Convive nel terrore, picchiata, presa a calci e pugni e in una occasione finanche accoltellata dal coniuge. Subisce violenze fisiche e psichiche da oltre un decennio, ha sopportato per il bene del figlio, riferisce al nostro network, ma l’ultimo episodio avvenuto nel maggio scorso ha indotto la donna a chiedere aiuto agli uomini del commissariato di pubblica sicurezza di Corigliano Rossano, prontamente intervenuti.

E dopo avere assunto le prime informazioni, corroborate da testimonianze, i poliziotti sono riusciti a ricostruire un castello accusatorio tale da predisporre una misura cautelare di allontanamento nei confronti dell’uomo. La presunta vittima è catalogata come codice rosso, ma oggi ha paura e denuncia lo stato di isolamento e di solitudine in cui si trova, eccezion fatta per un parroco di fiducia che l’affianca e sostiene: «Dopo l’intervento della polizia prontamente intervenuta è calato il silenzio della magistratura a cui contesto la lentezza ai limiti dell’indifferenza. A distanza di quattro mesi e mezzo non ho avuto un incontro con il giudice. Le querele si accumulano ma nessuno ci ascolta».

La donna denuncia «la latitanza dei servizi sociali: nonostante sia salita in Comune per ben quattro volte, non abbiamo avuto assistenza psicologica da parte di nessuno. Solo in queste ore sono riuscita a parlare con l’assessore ma solo grazie ad amicizie».

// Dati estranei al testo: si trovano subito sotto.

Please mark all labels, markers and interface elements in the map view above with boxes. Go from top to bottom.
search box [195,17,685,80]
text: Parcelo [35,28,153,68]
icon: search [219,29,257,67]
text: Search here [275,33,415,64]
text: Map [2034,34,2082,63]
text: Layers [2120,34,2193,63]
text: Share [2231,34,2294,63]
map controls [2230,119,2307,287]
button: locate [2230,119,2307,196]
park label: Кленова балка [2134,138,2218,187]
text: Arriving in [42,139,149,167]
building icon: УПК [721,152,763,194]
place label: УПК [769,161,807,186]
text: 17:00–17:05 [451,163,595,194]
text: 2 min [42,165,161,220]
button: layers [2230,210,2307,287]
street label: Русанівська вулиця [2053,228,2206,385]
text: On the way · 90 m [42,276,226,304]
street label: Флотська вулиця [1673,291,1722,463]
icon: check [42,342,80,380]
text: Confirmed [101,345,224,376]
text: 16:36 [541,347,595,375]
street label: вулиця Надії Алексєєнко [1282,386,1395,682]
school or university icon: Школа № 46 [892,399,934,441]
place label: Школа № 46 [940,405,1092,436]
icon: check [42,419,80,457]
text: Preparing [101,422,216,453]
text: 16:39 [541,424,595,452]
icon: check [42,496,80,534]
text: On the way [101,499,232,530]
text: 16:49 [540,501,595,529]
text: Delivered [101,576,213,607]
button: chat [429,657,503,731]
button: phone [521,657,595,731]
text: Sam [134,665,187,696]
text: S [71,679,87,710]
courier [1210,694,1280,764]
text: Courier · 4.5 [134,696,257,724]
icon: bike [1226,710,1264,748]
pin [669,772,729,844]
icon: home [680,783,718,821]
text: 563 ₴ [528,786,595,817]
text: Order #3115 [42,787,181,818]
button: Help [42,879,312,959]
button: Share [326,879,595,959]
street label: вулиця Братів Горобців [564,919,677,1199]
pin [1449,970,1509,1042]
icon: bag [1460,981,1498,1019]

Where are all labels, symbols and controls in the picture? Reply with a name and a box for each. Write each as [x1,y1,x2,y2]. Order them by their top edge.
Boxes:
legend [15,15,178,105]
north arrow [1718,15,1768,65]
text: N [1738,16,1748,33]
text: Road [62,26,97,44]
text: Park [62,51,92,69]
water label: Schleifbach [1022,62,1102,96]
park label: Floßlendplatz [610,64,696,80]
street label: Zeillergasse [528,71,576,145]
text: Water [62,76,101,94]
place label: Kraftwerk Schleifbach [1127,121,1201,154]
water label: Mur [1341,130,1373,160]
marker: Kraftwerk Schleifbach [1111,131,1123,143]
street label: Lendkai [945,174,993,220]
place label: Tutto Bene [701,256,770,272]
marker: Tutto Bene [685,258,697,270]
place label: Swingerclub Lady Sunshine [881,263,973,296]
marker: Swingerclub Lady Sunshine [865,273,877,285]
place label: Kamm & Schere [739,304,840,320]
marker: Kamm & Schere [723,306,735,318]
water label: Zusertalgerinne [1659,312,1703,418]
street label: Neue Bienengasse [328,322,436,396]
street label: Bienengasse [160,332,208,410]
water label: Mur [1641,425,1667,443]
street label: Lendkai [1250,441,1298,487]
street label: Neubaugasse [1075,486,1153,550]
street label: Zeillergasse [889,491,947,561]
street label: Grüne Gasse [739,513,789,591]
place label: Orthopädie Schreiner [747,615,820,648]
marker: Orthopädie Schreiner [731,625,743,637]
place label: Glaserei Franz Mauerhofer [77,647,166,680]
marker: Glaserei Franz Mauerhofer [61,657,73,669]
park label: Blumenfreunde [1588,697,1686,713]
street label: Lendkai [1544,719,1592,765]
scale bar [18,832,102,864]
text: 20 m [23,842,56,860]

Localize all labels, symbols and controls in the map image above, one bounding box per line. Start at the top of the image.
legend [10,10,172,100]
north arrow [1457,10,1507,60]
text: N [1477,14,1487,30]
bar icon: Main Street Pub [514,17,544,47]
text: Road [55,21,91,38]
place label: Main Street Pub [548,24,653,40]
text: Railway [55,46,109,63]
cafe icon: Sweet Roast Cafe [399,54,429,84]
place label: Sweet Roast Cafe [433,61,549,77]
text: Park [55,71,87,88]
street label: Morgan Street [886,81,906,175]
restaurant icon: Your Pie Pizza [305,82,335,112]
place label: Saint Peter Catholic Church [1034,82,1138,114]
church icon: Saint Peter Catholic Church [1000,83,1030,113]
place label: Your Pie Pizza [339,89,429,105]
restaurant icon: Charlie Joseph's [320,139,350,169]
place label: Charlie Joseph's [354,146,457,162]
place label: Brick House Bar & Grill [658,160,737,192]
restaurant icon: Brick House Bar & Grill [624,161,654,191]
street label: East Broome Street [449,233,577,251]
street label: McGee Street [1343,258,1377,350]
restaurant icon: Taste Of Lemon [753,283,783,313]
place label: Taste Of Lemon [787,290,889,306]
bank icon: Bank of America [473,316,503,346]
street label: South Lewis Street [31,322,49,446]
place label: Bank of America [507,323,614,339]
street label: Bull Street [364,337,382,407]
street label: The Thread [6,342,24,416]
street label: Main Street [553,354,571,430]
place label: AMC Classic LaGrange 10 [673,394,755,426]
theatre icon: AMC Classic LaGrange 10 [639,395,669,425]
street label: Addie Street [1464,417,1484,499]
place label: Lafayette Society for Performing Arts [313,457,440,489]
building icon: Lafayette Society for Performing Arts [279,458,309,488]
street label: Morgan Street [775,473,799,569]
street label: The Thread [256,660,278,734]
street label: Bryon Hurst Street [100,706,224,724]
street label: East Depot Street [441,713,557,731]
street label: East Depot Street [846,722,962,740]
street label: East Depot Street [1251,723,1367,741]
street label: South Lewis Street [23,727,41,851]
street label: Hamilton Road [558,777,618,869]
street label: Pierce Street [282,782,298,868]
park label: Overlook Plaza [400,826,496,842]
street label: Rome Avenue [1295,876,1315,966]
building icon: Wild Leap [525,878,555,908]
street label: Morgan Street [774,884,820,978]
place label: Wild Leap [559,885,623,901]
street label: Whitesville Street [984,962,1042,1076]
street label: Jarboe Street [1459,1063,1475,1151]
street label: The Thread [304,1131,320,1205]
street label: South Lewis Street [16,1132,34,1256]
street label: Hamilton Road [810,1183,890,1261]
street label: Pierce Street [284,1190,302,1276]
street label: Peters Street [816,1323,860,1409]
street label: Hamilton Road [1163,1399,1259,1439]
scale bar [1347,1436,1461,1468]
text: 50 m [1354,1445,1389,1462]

Ultracinquantenne, la donna non ha un lavoro e ciò rafforza le sue fragilità poiché è minata la capacità di poter essere autonoma e indipendente economicamente. Lo Stato deve lavorare ancora molto su questo campo: «I centri antiviolenza forniscono una tutela momentanea. Bisognerebbe istituire dei sussidi, anche provvisori, perché i figli non possono convivere con la violenza».